# [WHAT YOU NEED TO DO]
Scan the records below for the word "abonner". Copy each line where it appears.
------ DATASET CONTENT ------
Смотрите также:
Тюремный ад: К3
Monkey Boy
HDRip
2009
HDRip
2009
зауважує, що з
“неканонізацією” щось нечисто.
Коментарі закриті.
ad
------
------ DATASET CONTENT ------
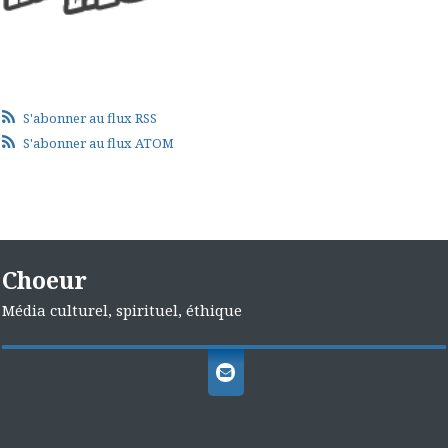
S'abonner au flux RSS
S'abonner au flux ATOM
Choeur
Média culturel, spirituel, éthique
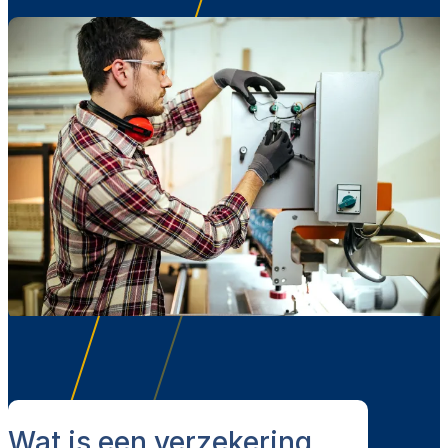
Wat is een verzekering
------
# [ANSWER SPACE]
S'abonner au flux RSS
S'abonner au flux ATOM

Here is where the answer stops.